A poetic fable about an immigration system not dissimilar to the UK’s own, Sami Ibrahim’s A Sudden Violent Burst of Rain uses a fairytale premise to dissect the realities of the hostile environment. Utilising dreamy movement, storytelling and direct address, this story feels both other-worldly and pointedly terrestrial.
A refugee from a far-flung land, Elif has secured a job shearing sheep to make clouds. As her circumstances change, and the country she inhabits shows itself to be less and less welcoming, she sets off on a quest to gain citizenship from the King. More Grimm than Disney, her story takes darker and more sinister turns, as reality begins to creep in to the initial fantasy.

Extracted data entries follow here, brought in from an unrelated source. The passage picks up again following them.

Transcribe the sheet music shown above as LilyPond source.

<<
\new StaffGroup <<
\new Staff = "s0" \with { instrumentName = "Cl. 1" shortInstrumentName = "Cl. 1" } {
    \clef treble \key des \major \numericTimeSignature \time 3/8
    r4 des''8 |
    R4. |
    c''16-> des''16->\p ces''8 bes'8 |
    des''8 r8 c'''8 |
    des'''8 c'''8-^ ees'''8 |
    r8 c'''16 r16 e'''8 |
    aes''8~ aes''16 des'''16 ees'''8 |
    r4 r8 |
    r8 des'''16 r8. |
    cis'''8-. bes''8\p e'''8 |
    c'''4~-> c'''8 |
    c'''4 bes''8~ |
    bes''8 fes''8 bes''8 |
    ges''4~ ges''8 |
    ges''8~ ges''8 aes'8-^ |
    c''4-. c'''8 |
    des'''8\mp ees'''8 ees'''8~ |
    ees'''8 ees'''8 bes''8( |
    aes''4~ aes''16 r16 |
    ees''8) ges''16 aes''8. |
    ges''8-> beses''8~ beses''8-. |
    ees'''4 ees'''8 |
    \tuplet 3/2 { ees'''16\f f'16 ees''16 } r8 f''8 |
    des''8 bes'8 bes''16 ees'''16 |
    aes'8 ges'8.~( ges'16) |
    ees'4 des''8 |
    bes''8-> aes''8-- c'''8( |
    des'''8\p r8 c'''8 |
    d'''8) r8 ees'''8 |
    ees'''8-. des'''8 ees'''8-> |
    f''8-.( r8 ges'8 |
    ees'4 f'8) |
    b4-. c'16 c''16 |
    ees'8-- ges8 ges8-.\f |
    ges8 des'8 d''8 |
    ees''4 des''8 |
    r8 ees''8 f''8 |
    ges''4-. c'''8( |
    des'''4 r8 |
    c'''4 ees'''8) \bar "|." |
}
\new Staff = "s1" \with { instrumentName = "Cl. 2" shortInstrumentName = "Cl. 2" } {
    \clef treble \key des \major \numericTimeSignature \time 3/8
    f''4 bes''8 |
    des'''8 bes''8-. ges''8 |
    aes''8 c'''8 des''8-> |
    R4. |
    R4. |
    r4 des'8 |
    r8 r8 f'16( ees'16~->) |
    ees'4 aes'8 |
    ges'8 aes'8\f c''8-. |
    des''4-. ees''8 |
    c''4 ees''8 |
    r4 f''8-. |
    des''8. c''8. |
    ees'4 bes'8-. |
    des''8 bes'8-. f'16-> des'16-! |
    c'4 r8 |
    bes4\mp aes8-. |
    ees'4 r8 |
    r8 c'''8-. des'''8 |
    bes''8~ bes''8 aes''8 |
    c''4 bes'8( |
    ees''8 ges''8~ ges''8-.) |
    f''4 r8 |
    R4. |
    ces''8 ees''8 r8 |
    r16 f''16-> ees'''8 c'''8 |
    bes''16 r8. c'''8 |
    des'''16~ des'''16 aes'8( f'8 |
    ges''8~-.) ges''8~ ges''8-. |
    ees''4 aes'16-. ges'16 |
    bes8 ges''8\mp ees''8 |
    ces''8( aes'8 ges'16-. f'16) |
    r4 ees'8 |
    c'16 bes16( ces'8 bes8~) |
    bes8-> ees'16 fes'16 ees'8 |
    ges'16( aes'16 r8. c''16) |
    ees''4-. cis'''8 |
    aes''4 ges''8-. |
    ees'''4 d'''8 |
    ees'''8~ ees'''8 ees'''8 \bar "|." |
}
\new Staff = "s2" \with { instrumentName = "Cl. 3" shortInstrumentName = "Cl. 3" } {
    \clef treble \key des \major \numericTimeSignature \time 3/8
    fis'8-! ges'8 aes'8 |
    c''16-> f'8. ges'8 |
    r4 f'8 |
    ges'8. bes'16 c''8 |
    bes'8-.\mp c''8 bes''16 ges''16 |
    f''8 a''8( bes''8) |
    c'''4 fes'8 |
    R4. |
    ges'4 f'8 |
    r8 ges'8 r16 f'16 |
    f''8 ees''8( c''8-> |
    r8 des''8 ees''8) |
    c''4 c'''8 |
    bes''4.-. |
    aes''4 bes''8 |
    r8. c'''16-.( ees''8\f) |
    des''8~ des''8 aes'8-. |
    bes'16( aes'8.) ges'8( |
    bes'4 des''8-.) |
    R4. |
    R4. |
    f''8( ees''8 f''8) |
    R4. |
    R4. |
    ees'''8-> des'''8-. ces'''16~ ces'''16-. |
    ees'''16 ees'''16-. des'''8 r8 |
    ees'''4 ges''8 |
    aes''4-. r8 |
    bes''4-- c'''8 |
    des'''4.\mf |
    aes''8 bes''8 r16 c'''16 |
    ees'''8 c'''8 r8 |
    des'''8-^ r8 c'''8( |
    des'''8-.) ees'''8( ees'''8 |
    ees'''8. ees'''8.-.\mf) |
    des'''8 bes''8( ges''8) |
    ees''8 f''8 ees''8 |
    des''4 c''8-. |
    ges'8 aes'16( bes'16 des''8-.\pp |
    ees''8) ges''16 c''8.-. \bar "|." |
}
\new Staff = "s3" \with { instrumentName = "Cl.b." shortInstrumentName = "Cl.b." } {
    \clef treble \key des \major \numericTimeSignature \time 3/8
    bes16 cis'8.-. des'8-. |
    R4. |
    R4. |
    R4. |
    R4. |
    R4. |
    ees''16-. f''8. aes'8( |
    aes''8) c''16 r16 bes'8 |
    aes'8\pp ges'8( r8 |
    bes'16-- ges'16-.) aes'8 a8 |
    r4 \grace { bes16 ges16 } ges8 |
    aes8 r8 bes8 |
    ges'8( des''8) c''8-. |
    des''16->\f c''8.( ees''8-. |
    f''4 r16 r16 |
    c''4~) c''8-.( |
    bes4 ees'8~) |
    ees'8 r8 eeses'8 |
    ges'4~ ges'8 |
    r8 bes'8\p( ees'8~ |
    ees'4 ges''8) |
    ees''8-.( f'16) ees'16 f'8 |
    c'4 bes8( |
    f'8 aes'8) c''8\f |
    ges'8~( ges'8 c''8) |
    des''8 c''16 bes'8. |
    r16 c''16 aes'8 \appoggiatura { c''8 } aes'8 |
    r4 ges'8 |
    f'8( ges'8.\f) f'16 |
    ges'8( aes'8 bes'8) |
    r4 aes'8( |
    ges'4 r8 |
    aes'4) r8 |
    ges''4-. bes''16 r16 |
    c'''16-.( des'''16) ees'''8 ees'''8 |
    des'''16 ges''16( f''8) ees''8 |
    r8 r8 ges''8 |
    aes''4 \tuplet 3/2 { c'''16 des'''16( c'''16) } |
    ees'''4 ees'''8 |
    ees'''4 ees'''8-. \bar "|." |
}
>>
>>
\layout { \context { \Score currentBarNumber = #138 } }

Sara Hazemi gives a strong, nuanced performance as Elif. Progressing from a wide-eyed teenager to a harassed single mother, her movement and delivery are compelling throughout. As Elif’s haughty landlady and daughter, Lily, Princess Khumalo brings sincerity to her roles, with pithy asides to the audience that break through the mythology. As Elif’s faithless lover, and later a fellow refugee, Samuel Tracy is persuasive and engaging.
There is much to recommend this production, from Ryan Dawson Laight’s cleverly constructed design to Yasmin Hafesji’s thoughtful direction. Ibrahim’s text lacks pace at times, but the inventive allegorical elements and range of characters gives the narrative punch. Once the fantasy of the piece begins to give way to a more representative style, some of the magic is lost, and the latter part of the play feels somewhat heavy with references. That said, it is an astute and intelligent story with plenty for the audience to take away.
By Deborah Klayman
A Sudden Violent Burst of Rain plays at Summerhall, Edinburgh until 27th August 2022 (not 21st or 23rd).